Summary statistics are shown in Output 27.1.3.

Output 27.1.3: PROC BCHOICE Posterior Summary Statistics

Posterior Summaries and Intervals
Parameter N Mean Standard
Deviation
95% HPD Interval
Mode Auto 5000 -0.1678 0.7440 -1.7017 1.2396
Mode Plane 5000 -1.8794 1.2683 -4.6055 0.3801
TravTime 5000 -0.5695 0.2047 -0.9943 -0.2328


When Transit is the reference mode (normalized to 0), the part-worth (posterior mean) of Auto, which is negative, might reflect that driving is more inconvenient than traveling by bus or train, and the negative part-worth of Plane might reflect that traveling by plane is more expensive than traveling by bus or train. However, neither is statistically significant, because both the 95% HPD intervals have 0 in them. The posterior mean of TravTime is negative, and the estimate is significant. These results make sense because having to spend more time en route is often unfavorable.

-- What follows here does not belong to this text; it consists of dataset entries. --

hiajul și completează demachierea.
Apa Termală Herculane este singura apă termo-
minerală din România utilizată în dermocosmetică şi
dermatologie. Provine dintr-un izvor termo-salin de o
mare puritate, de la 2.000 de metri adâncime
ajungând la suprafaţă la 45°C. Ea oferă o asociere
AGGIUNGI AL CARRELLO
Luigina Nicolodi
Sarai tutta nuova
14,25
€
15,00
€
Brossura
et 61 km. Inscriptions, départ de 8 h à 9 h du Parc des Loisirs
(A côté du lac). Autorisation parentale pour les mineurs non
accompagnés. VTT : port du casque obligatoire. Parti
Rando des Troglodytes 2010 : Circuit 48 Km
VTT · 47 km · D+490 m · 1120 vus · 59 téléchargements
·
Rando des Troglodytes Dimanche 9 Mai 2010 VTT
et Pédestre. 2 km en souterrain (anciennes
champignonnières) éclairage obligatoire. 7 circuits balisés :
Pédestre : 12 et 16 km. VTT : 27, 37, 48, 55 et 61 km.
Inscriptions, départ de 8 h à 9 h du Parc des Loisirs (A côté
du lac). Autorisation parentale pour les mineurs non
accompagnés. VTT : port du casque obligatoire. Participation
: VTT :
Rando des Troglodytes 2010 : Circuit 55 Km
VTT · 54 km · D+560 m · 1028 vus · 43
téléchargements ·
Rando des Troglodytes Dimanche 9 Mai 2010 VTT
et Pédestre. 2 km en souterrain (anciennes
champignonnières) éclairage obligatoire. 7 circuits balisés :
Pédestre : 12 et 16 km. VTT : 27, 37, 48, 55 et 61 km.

To study the relationship between the choice of transportation and the age of people who make the choice, you need to create an interaction between AgeCtr and Mode. AgeCtr is not estimable by itself, because it is the same throughout a choice set for an individual. The following statements request the interaction between AgeCtr and Mode:

proc bchoice data=Travel2 seed=124;
   class Mode Subject / param=ref order=data;
   model Choice = Mode Mode*AgeCtr TravTime / choiceset=(Subject);
run;

Output 27.1.4: PROC BCHOICE Posterior Summary Statistics

The BCHOICE Procedure

Posterior Summaries and Intervals
Parameter N Mean Standard
Deviation
95% HPD Interval
Mode Auto 5000 -0.2634 0.7883 -1.8072 1.1395
Mode Plane 5000 -2.8210 1.5370 -5.9228 -0.0686
AgeCtr*Mode Auto 5000 -0.0986 0.0678 -0.2182 0.0350
AgeCtr*Mode Plane 5000 0.0251 0.0775 -0.1268 0.1618
TravTime 5000 -0.7608 0.2564 -1.2943 -0.3473


The parameter estimate for Mode Auto reflects the part-worth of Auto for an individual of mean age (34 years old), whereas the parameter estimate for Mode Plane is the part-worth of Plane for an individual of mean age. There are two interaction effects: the first corresponds to the effect of a one-unit change in age on the probability of choosing Auto over Transit, and the second corresponds to the effect of a one-unit change in age on the probability of choosing Plane over Transit.